### BRIEF
Answer these questions about the forum thread below on the chocolate brown Allan's ESV:
1. Which version of the Allan's ESV does matthew11v25 prefer?
2. According to Semper Fidelis, what kind of flash was used for the product shots?
3. Who will be posting nice shots in February, and when will he do it?

======== TEXT EXCERPT ========

# FIRST PICTURES: Chocolate Brown Allan's ESV



## matthew11v25 (Jan 22, 2009)

Very Nice but I still prefer the TAN ESV from Allans.

Bible Design and Binding: First Glimpse of Chocolate Brown Allan's ESV1


----------



## Ivan (Jan 22, 2009)

Sweet!


----------



## PresbyDane (Jan 23, 2009)

nice!


----------



## GTMOPC (Jan 24, 2009)

Pretty.


----------



## Semper Fidelis (Jan 24, 2009)

Nice looking Bible. I'd love to give those guys a class on how to light for product shots.


----------



## Backwoods Presbyterian (Jan 24, 2009)

Make sure to go down to CVIC there at Quantico to get a proper lesson..


----------



## Semper Fidelis (Jan 24, 2009)

Backwoods Presbyterian said:


> Make sure to go down to CVIC there at Quantico to get a proper lesson..



Not for me, for them. You can tell the product shots are taken with the on-camera flash.

BTW, I was going to say: "I'd love to give them a PME about how to take product shots..." but then I realized nobody would know what I'm talking about.

Also, if Allans happens to read this, I'm happy to take product shots for you and won't charge you a thing other than getting to keep only one of the Bibles you send.


----------



## Rangerus (Jan 24, 2009)

does it come in genuine leather?


----------



## matthew11v25 (Jan 25, 2009)

You are right Rich. I think the guy that snapped the shots just walked in to the store front in Glasgow Scotland. Mark Bertrand will be posting nice shots in February when he does the official review...so you may have competition as the "Allan's Photographer".


----------



## Semper Fidelis (Jan 25, 2009)

I'm sure they have good product photographers but one can dream about getting nice free Bibles. I'll even settle for them flying me out there to take the shots.


----------



## matthew11v25 (Jan 25, 2009)

Semper Fidelis said:


> I'm sure they have good product photographers but one can dream about getting nice free Bibles. I'll even settle for them flying me out there to take the shots.



you will need an assistant right!?


----------

======== INFORMATION GIVEN ========

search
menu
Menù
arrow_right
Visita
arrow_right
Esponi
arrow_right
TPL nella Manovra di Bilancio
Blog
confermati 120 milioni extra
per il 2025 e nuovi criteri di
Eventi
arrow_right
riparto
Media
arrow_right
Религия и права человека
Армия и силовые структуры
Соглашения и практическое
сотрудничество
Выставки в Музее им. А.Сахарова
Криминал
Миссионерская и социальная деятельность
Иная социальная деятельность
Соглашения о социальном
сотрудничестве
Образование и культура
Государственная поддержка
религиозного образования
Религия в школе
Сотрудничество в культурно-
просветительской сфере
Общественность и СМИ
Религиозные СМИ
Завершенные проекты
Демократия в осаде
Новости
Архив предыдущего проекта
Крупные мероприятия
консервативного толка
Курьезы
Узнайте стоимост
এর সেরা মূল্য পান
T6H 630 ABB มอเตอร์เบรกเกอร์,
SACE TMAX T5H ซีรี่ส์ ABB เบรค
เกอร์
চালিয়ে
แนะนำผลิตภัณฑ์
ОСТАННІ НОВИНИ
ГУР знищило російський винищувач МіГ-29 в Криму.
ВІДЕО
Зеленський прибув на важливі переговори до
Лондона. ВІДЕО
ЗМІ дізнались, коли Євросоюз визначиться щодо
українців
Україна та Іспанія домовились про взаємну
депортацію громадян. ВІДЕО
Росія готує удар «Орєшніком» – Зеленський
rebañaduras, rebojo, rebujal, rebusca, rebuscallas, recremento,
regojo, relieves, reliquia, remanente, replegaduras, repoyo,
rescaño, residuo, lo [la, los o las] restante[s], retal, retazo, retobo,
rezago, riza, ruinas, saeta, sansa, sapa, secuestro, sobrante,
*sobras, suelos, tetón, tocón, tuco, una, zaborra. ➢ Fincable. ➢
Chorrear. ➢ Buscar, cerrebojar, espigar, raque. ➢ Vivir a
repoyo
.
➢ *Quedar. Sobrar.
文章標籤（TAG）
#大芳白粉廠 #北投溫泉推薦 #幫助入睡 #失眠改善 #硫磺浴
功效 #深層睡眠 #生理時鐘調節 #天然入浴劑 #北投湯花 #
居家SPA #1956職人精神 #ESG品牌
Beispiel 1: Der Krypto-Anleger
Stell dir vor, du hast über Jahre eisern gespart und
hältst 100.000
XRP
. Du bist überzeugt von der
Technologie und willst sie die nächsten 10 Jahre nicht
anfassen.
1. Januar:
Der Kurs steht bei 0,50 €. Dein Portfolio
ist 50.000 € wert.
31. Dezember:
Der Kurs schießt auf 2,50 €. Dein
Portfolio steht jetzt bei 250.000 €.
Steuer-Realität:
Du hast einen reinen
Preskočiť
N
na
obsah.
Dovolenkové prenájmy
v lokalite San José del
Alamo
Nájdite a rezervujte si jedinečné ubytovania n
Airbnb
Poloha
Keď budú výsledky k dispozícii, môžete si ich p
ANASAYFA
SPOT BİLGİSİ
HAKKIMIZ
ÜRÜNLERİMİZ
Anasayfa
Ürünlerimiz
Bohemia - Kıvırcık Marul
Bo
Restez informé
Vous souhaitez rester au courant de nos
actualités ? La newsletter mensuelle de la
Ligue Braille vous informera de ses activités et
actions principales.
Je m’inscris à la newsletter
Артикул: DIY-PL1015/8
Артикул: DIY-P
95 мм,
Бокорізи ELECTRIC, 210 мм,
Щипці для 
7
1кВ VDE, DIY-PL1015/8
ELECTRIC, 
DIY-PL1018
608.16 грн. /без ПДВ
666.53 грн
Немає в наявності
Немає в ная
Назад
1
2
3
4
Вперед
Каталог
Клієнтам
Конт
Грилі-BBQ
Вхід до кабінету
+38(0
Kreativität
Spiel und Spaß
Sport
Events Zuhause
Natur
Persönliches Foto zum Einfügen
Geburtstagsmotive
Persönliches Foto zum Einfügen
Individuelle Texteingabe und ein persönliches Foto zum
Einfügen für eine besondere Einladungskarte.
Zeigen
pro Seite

========

### OUTPUT OF THE TASK
1. The tan ESV from Allan's.
2. The on-camera flash.
3. Mark Bertrand, when he does the official review.